The other compiler I often use with GeNN is Microsoft Visual C++. I can't quite face repeating this whole process again but, initial tests suggest that this optimisation is even more valuable here. Using the simplest std::abort raising CHECK_CUDA_ERRORS macro, the 10000 array model can be compiled in around 19 seconds whereas, using the original exception-throwing macro...I have given up waiting after around 1 hour!

Implementing a workaround

GeNN is approaching the end of the 4.X release cycle so, for now, I have added a simple but slightly hacky workaround for these issues by adding a generateSimpleErrorHandling flag to GeNN's CUDA backend to switch from generating code with the previous full-fat CHECK_CUDA_ERRORS macro to the simplest version which simply calls std::abort without generating a message. This can be turned on from C++ like:

void modelDefinition(NNmodel &model)
{
    ...
    GENN_PREFERENCES.generateSimpleErrorHandling = true;
    ...
}

or from Python like:

model = GeNNModel("float", "my_model", generateSimpleErrorHandling=True)

Real models

The largest model we currently have to play with with is the multi-area cortical model. Although it has 64516 synapse groups, due to its use of procedural connectivity (where all synaptic connectivity, weights and delays are generated on the fly), it doesn't actually have any per-synapse group variables with push and pull functions. Nonetheless, using the new simple error handling reduces the compilation time of the runner.cc from 155 to 129 seconds. Finally, although it is not possible to run the model in this way as no single GPU has enough memory, we can generate a runner.cc from this model with standard, in-memory sparse connectivity and push and pull functions for each variable. This results in a nightmarish, 114 mbyte runner.cc which, using the original CHECK_CUDA_ERRORS macro, would definitely be impossible to compile on any reasonable machine. However, using the new simplified macro, the runner can be compiled in just over 20 minutes and requires just over 14 gbyte of memory — still pretty unusable but definitely progress!

Long-term solutions

The majority of the time, the errors which the CHECK_CUDA_ERRORS macro is aiming to catch are out of memory errors in the allocateMem function and errors that occured during (asynchronous) kernel launches that are only caught at the next push or pull call (which are typically the main synchronisation points) so perhaps, in future, we could adopt a more targetted error-handling approach which provides a balance between sufficient debugging information and compilation time.

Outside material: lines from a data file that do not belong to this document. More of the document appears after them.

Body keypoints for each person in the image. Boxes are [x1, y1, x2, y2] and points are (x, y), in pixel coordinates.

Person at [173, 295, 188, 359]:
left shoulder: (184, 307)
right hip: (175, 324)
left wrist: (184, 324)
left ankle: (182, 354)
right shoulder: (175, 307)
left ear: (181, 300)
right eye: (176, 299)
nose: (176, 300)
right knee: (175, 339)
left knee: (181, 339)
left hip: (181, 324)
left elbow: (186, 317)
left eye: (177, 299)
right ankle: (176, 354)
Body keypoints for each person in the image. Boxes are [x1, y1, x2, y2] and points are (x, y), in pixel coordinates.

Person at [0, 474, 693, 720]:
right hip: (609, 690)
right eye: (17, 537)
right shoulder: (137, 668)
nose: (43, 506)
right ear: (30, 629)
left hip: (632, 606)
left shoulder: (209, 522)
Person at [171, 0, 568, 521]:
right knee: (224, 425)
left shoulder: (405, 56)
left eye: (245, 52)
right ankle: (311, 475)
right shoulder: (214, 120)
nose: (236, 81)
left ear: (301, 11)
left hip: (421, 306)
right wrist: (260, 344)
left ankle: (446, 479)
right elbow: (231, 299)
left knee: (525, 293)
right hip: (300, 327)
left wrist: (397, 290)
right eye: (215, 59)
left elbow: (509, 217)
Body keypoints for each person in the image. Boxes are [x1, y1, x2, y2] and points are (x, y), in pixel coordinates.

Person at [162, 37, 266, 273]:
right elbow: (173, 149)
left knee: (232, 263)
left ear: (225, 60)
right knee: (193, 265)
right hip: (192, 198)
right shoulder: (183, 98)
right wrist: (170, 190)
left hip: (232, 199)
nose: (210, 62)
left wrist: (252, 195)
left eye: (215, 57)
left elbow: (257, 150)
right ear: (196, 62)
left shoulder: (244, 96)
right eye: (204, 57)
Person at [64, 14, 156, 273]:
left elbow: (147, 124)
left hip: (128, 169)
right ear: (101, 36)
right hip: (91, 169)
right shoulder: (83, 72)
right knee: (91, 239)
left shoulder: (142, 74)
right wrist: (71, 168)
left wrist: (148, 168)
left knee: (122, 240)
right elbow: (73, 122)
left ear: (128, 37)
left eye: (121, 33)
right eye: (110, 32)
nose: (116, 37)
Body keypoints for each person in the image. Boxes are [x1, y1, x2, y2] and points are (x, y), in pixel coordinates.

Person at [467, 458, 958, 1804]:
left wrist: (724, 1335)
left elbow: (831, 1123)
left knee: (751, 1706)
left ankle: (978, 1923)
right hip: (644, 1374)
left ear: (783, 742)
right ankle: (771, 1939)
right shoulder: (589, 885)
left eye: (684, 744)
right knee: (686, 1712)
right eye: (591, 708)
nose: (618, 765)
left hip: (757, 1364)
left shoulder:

However, while the error handling changes discussed here allow the current approach to generating runner.cc files to scale a bit further, the code we are generating is still pretty pathological, least of all because the Windows PE executable format has a limit of 65535 symbol limit which you can hit quite easily with a large model. Early this year, I made an attempt at re-writing the code generator to apply the same merging strategy GeNN uses elsewhere to runner.cc. This means that all the variables associated with neuron and synapse populations with the same types of state variable can be allocated using one piece of shared generated code. While this works, it adds yet more complexity to GeNN and fundamentally breaks the 'classic' way of using GeNN from C++, where you link some C++ simulation code against your generated code and can access state variables directly by name. However, based on this investigation, maybe that project needs resurrecting!

All the code I've developed to explore this problem is available from my Github.